Invest in value-based coding
Fee-for-service coding and risk-based coding are different. Value-based reimbursement utilizes hierarchical condition codes (HCCs) (as opposed to Current Procedural Terminology (CPT) codes) to document patient conditions that drive reimbursement. Everyone in the practice—including your support staff—must understand how HCC coding and reimbursement works, the benefits of this model, how the model drives stronger clinical performance, and what’s needed from their roles to ensure success. To that end, investing in continuous education around value-based care and HCC coding is essential. For many providers, this is a significant departure from what they’ve done before, and it is not something they learned in school. Non-clinical staff must also understand the new approach and recognize their role in its successful implementation.
Practices may also consider embedding or outsourcing a certified risk-based coder. Risk-based coders are trained to partner with clinicians to ensure that documentation is sufficient and accurate across all the necessary elements for success in the event of a risk adjustment data validation (RADV) audit. Using fee-for-service coders for HCC coding could increase the likelihood that coding does not meet RADV standards, is less comprehensive, and this practice is not recommended.

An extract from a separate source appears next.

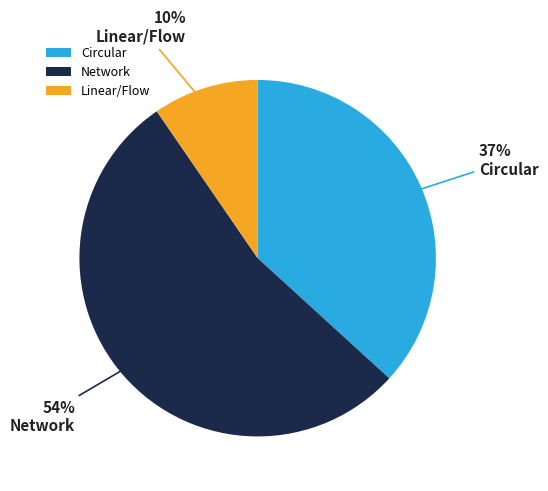

True or false: Linear/Flow accounts for 10% of the total.

True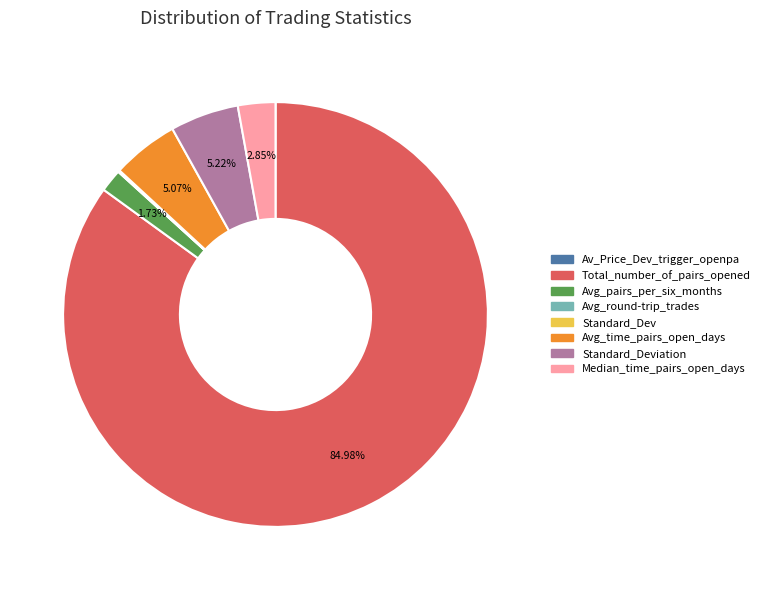

Is the sum of Avg_time_pairs_open_days and Median_time_pairs_open_days greater than half?

No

Strengthen connections with the community
To fully manage the health of a patient population, physician practices must partner with the community. Integrating a social worker into your practice—either as a team member or a shared resource with other practices—can be highly beneficial. Social workers can foster strong relationships with community-based organizations that offer supplemental health services, such as diabetes support programs, healthy meal delivery, transportation services, and prescription drug discounts. In addition to serving as a community liaison, some social workers can support behavioral health counseling—especially in areas where behavioral health resources are scarce. This is advantageous, given the rising prevalence of behavioral health issues and their influence on the physical conditions the practice is trying to manage.
There’s no better time to pivot to a value-based mindset
Value-based care is rapidly becoming the mainstream approach for health care delivery and reimbursement. Physician practices that prioritize shifting their operations to enable early risk identification, team-based care management, robust documentation, and whole-person care are better positioned to thrive in the short- and long-term.
Tammy Schaeffer, RN, JD, is Principal at Plante Moran.